■ **What to produce**
Pull out every line below that contains the string "Marca". Case counts, so match capital and lowercase letters precisely.

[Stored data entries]
-*-*-

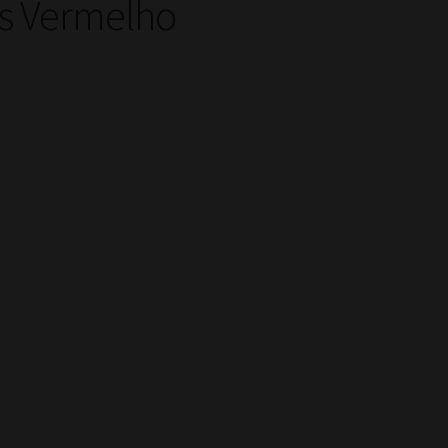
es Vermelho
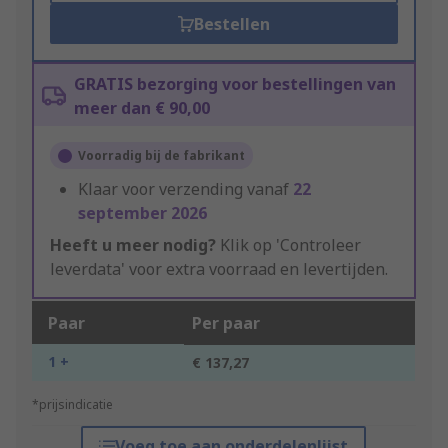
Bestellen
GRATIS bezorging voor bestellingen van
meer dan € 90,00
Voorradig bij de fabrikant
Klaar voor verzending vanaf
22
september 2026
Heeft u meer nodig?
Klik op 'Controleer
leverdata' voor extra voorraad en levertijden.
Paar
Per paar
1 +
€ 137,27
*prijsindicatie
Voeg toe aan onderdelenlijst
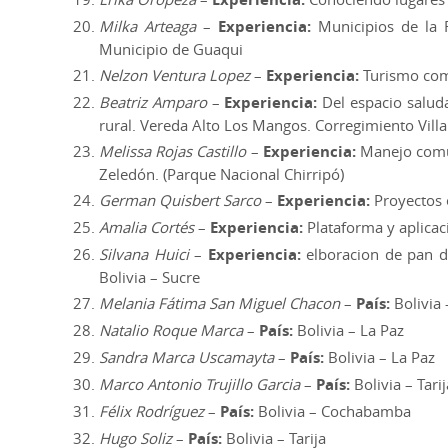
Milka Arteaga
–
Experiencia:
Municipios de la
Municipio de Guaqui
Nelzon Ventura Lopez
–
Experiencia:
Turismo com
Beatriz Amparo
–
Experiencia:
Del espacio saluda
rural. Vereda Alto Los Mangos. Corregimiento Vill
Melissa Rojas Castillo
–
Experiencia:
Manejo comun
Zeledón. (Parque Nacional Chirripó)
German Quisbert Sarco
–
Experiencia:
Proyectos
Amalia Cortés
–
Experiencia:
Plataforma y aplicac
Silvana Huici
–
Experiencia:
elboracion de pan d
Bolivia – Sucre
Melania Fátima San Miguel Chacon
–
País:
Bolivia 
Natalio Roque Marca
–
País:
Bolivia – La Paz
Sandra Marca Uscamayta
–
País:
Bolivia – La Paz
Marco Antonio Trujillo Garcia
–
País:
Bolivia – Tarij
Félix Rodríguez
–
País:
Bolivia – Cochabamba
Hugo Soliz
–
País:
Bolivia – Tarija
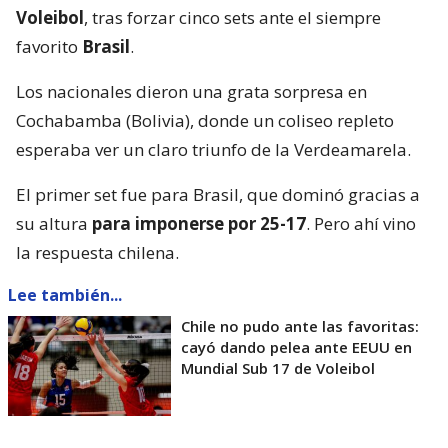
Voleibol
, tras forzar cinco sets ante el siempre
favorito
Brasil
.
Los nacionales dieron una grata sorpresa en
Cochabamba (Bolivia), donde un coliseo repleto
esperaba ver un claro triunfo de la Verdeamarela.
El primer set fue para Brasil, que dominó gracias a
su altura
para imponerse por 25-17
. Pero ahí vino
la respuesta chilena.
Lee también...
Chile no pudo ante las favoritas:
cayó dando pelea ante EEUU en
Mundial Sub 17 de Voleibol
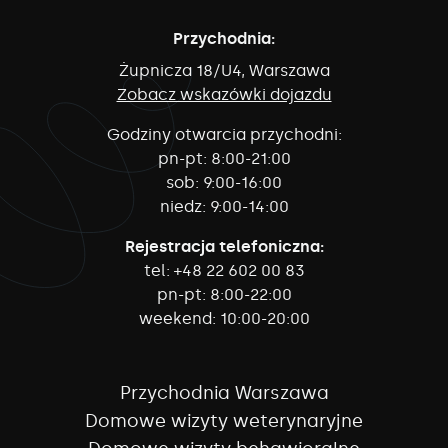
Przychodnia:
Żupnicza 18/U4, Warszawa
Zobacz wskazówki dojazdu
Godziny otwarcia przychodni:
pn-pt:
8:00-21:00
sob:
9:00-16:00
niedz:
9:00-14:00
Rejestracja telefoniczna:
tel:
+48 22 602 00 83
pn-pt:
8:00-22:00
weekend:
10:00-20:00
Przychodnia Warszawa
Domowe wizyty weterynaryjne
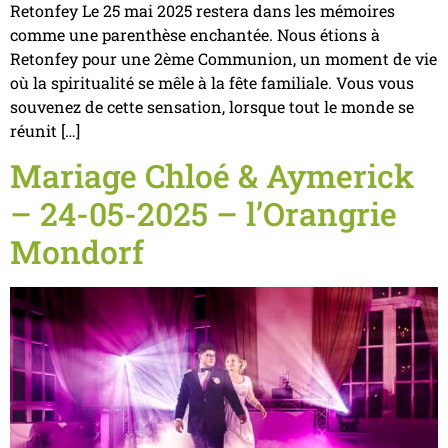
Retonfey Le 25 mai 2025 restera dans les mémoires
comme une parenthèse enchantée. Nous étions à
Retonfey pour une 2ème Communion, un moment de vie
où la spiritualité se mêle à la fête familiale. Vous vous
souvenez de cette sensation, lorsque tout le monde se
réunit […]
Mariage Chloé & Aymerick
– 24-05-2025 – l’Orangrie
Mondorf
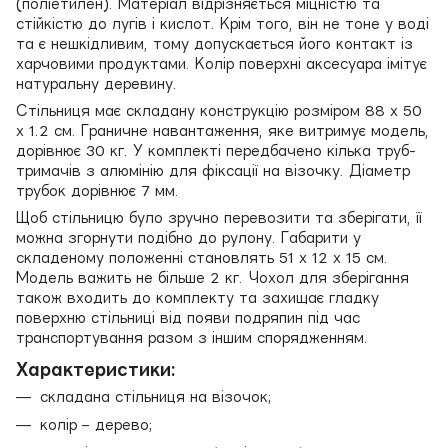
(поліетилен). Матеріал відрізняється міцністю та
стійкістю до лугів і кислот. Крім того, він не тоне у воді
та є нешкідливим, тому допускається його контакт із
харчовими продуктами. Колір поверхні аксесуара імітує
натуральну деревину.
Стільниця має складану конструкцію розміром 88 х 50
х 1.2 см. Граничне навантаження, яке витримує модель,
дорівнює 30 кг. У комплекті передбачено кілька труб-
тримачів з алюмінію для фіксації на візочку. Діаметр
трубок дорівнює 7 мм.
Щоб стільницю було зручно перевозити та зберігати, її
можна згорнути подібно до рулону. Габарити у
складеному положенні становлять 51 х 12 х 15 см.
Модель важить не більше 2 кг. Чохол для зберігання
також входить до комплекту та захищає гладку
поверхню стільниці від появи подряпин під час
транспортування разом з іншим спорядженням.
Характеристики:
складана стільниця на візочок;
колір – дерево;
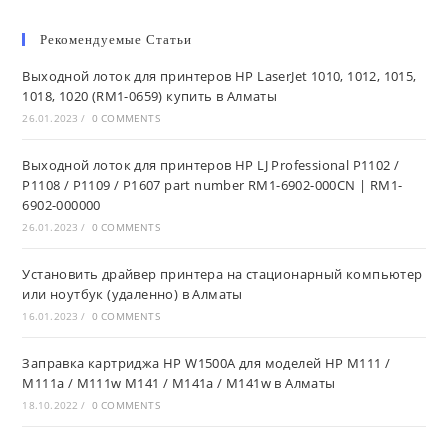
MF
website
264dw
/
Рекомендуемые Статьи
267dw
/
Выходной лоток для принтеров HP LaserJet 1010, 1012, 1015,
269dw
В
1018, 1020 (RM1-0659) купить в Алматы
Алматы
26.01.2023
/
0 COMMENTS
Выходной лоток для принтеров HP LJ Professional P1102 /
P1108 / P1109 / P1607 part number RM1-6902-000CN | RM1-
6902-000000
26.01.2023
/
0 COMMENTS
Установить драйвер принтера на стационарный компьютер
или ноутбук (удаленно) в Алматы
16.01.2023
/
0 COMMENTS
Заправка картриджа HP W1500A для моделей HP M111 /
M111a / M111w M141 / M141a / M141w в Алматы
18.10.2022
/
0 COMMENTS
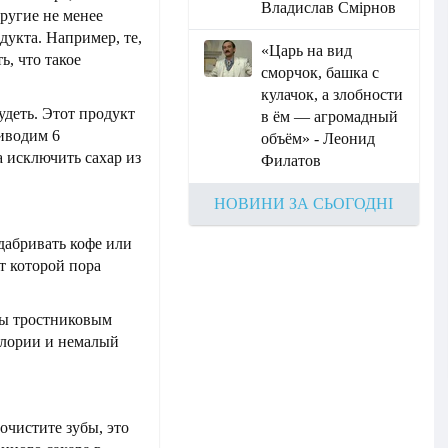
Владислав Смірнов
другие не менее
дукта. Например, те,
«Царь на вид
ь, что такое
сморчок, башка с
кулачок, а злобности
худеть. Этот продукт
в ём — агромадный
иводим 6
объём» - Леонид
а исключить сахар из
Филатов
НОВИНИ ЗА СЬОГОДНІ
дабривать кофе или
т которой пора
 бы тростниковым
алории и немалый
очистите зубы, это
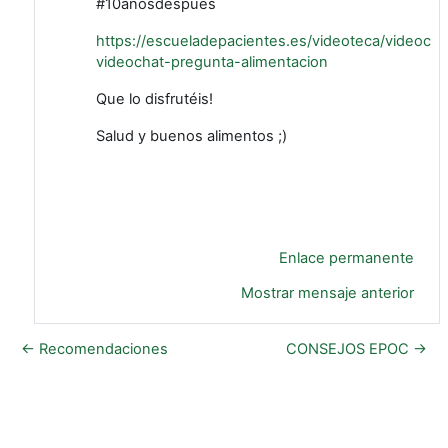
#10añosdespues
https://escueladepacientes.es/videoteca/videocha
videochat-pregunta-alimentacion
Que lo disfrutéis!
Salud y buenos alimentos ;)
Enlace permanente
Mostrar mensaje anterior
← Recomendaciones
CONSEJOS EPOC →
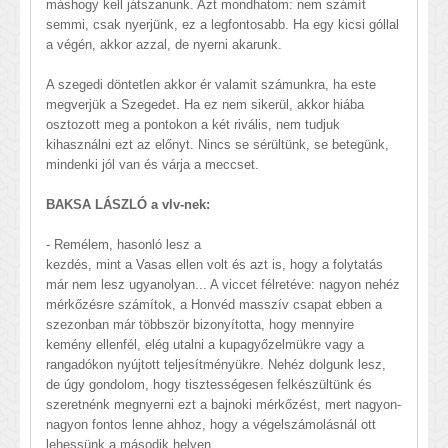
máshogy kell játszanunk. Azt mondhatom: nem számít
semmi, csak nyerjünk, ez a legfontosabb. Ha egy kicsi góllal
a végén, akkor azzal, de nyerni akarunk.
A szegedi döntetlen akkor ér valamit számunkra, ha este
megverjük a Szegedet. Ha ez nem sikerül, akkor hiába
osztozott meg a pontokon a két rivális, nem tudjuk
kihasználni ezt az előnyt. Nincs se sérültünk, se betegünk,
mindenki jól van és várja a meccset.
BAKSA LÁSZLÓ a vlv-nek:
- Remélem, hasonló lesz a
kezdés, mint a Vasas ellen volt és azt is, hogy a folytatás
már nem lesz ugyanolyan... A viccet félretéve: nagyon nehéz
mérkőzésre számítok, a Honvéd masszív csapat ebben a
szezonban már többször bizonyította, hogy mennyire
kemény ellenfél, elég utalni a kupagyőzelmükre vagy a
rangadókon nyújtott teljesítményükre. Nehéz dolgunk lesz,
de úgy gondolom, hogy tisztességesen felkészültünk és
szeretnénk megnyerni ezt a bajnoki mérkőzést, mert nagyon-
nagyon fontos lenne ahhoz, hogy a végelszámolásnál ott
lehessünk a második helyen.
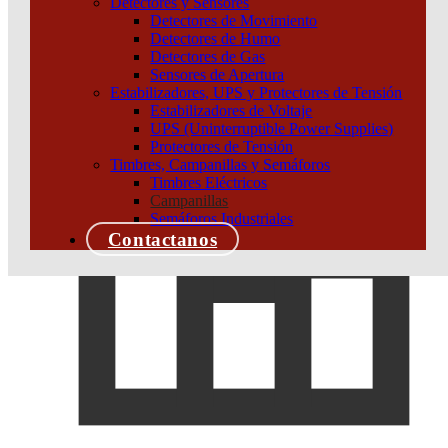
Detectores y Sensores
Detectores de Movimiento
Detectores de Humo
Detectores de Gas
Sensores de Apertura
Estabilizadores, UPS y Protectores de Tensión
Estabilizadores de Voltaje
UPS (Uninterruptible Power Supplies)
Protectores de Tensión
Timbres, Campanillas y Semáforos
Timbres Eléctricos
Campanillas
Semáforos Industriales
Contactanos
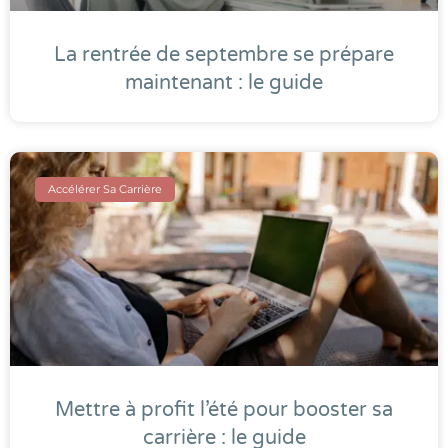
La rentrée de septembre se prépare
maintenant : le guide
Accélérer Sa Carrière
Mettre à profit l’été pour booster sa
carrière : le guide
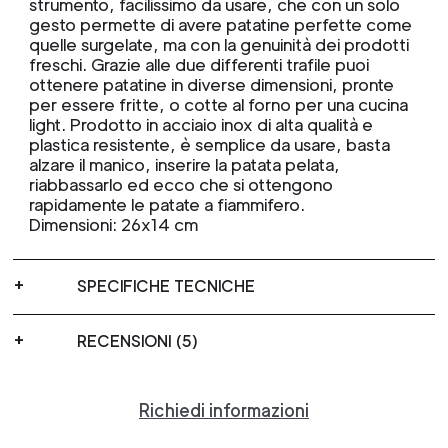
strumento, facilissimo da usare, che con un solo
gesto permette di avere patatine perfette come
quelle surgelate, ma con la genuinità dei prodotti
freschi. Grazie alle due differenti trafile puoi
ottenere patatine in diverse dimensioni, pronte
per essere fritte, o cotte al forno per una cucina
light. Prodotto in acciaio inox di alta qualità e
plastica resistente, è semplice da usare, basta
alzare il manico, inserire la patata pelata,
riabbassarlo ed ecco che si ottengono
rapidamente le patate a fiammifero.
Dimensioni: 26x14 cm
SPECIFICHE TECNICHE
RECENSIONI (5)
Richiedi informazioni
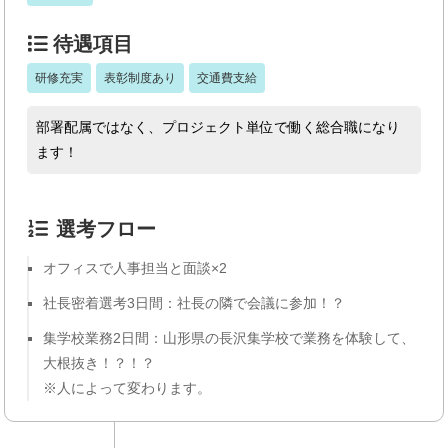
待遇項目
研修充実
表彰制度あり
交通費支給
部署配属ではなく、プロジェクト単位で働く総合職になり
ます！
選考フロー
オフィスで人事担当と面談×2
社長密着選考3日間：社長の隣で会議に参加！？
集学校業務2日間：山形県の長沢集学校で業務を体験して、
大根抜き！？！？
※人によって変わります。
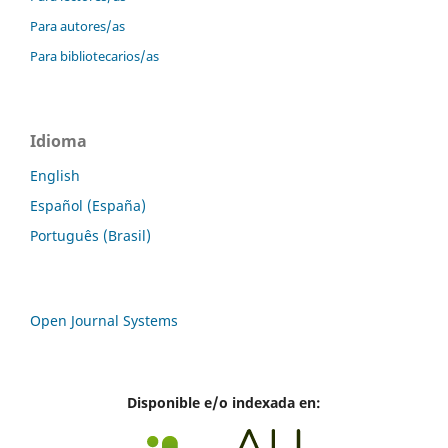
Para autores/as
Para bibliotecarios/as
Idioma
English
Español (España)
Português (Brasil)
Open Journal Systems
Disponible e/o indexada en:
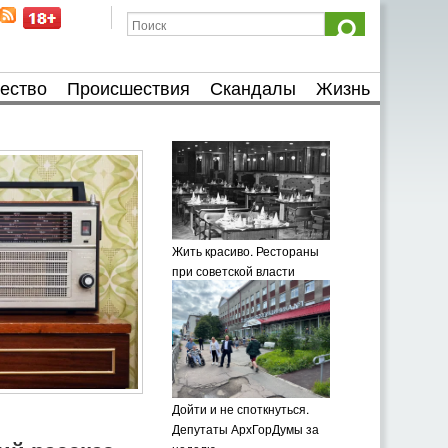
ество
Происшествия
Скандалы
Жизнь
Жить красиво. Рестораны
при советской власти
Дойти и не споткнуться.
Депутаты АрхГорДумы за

-*-*-

■ **Exercise solution**
Natalio Roque Marca
Sandra Marca Uscamayta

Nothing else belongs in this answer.